How many lines in the records below contain the string "kraj"? Answer with the number alone.

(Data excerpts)
────────────────

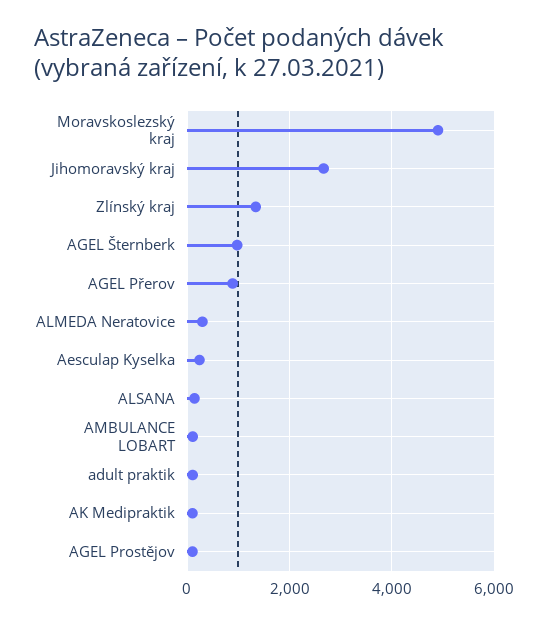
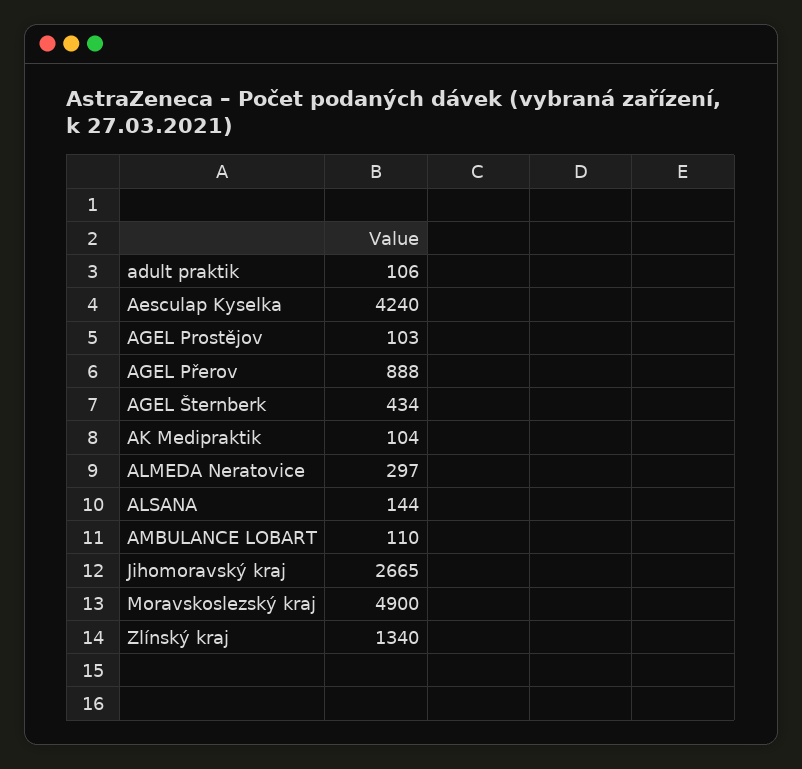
  {
    "Moravskoslezský kraj": 4900,
    "Jihomoravský kraj": 2665,
    "Zlínský kraj": 1340,
-   "AGEL Šternberk": 1000,
+   "AGEL Šternberk": 434,
    "AGEL Přerov": 888,
    "ALMEDA Neratovice": 297,
-   "Aesculap Kyselka": 200,
+   "Aesculap Kyselka": 4240,
    "ALSANA": 144,
    "AMBULANCE LOBART": 110,
    "adult praktik": 106,
    "AK Medipraktik": 104,
    "AGEL Prostějov": 103
  }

────────────────

[The answer]
3